→ TASK INSTRUCTIONS:
Give back every line of the data, transcribed exactly.

*** Opening of SOURCE MATERIAL ***

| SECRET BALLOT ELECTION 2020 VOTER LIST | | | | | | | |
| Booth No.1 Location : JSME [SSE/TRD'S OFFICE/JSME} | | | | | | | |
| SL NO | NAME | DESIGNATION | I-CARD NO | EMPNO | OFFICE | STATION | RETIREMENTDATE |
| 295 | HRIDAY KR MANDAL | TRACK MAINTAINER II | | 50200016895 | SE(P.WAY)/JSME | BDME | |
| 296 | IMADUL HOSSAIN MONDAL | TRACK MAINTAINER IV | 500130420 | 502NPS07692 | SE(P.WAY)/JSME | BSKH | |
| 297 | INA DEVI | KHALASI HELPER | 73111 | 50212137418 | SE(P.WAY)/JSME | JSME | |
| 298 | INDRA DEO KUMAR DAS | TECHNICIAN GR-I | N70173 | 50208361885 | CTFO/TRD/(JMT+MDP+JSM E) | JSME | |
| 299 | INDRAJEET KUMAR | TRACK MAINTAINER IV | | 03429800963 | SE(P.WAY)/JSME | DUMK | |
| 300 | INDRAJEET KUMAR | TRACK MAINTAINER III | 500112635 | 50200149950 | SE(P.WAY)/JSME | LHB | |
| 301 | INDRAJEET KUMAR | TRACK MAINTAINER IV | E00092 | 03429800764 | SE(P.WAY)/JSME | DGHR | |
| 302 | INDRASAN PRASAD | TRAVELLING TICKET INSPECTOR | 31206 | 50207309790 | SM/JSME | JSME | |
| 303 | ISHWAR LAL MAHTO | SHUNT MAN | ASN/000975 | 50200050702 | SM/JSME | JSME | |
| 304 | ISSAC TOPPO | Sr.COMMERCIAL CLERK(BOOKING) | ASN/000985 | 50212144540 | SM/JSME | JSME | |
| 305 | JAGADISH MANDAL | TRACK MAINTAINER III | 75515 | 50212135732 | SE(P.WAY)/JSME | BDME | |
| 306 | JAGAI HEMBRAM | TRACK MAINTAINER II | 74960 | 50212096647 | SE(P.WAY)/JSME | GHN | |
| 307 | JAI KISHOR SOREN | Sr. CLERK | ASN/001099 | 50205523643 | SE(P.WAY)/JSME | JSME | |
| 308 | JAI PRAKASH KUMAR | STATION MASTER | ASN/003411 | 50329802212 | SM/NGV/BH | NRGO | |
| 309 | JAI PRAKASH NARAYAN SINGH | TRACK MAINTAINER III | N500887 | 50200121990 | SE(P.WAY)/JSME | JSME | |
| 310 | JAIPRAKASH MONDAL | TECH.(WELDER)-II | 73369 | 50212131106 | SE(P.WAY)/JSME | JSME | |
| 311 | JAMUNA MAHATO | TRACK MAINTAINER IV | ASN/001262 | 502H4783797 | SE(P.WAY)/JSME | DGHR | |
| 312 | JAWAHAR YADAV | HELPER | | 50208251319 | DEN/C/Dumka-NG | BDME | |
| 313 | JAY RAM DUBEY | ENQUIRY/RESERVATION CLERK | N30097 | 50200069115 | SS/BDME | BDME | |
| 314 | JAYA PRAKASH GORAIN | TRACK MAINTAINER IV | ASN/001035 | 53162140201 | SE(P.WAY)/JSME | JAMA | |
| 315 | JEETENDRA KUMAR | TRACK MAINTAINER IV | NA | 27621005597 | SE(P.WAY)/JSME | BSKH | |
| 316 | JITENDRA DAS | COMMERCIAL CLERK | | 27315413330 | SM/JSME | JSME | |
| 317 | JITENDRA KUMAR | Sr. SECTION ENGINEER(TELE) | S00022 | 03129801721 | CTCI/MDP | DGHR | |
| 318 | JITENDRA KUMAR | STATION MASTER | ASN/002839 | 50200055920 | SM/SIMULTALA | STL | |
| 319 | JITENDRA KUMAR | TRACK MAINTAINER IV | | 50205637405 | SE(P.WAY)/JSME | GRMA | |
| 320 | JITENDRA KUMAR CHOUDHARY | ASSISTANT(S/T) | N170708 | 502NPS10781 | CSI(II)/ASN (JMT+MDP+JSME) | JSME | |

*** Close of SOURCE MATERIAL ***

→ REPLY TO THE TASK:
| SECRET BALLOT ELECTION 2020 VOTER LIST | | | | | | | |
| Booth No.1 Location : JSME [SSE/TRD'S OFFICE/JSME} | | | | | | | |
| SL NO | NAME | DESIGNATION | I-CARD NO | EMPNO | OFFICE | STATION | RETIREMENTDATE |
| 295 | HRIDAY KR MANDAL | TRACK MAINTAINER II | | 50200016895 | SE(P.WAY)/JSME | BDME | |
| 296 | IMADUL HOSSAIN MONDAL | TRACK MAINTAINER IV | 500130420 | 502NPS07692 | SE(P.WAY)/JSME | BSKH | |
| 297 | INA DEVI | KHALASI HELPER | 73111 | 50212137418 | SE(P.WAY)/JSME | JSME | |
| 298 | INDRA DEO KUMAR DAS | TECHNICIAN GR-I | N70173 | 50208361885 | CTFO/TRD/(JMT+MDP+JSM E) | JSME | |
| 299 | INDRAJEET KUMAR | TRACK MAINTAINER IV | | 03429800963 | SE(P.WAY)/JSME | DUMK | |
| 300 | INDRAJEET KUMAR | TRACK MAINTAINER III | 500112635 | 50200149950 | SE(P.WAY)/JSME | LHB | |
| 301 | INDRAJEET KUMAR | TRACK MAINTAINER IV | E00092 | 03429800764 | SE(P.WAY)/JSME | DGHR | |
| 302 | INDRASAN PRASAD | TRAVELLING TICKET INSPECTOR | 31206 | 50207309790 | SM/JSME | JSME | |
| 303 | ISHWAR LAL MAHTO | SHUNT MAN | ASN/000975 | 50200050702 | SM/JSME | JSME | |
| 304 | ISSAC TOPPO | Sr.COMMERCIAL CLERK(BOOKING) | ASN/000985 | 50212144540 | SM/JSME | JSME | |
| 305 | JAGADISH MANDAL | TRACK MAINTAINER III | 75515 | 50212135732 | SE(P.WAY)/JSME | BDME | |
| 306 | JAGAI HEMBRAM | TRACK MAINTAINER II | 74960 | 50212096647 | SE(P.WAY)/JSME | GHN | |
| 307 | JAI KISHOR SOREN | Sr. CLERK | ASN/001099 | 50205523643 | SE(P.WAY)/JSME | JSME | |
| 308 | JAI PRAKASH KUMAR | STATION MASTER | ASN/003411 | 50329802212 | SM/NGV/BH | NRGO | |
| 309 | JAI PRAKASH NARAYAN SINGH | TRACK MAINTAINER III | N500887 | 50200121990 | SE(P.WAY)/JSME | JSME | |
| 310 | JAIPRAKASH MONDAL | TECH.(WELDER)-II | 73369 | 50212131106 | SE(P.WAY)/JSME | JSME | |
| 311 | JAMUNA MAHATO | TRACK MAINTAINER IV | ASN/001262 | 502H4783797 | SE(P.WAY)/JSME | DGHR | |
| 312 | JAWAHAR YADAV | HELPER | | 50208251319 | DEN/C/Dumka-NG | BDME | |
| 313 | JAY RAM DUBEY | ENQUIRY/RESERVATION CLERK | N30097 | 50200069115 | SS/BDME | BDME | |
| 314 | JAYA PRAKASH GORAIN | TRACK MAINTAINER IV | ASN/001035 | 53162140201 | SE(P.WAY)/JSME | JAMA | |
| 315 | JEETENDRA KUMAR | TRACK MAINTAINER IV | NA | 27621005597 | SE(P.WAY)/JSME | BSKH | |
| 316 | JITENDRA DAS | COMMERCIAL CLERK | | 27315413330 | SM/JSME | JSME | |
| 317 | JITENDRA KUMAR | Sr. SECTION ENGINEER(TELE) | S00022 | 03129801721 | CTCI/MDP | DGHR | |
| 318 | JITENDRA KUMAR | STATION MASTER | ASN/002839 | 50200055920 | SM/SIMULTALA | STL | |
| 319 | JITENDRA KUMAR | TRACK MAINTAINER IV | | 50205637405 | SE(P.WAY)/JSME | GRMA | |
| 320 | JITENDRA KUMAR CHOUDHARY | ASSISTANT(S/T) | N170708 | 502NPS10781 | CSI(II)/ASN (JMT+MDP+JSME) | JSME | |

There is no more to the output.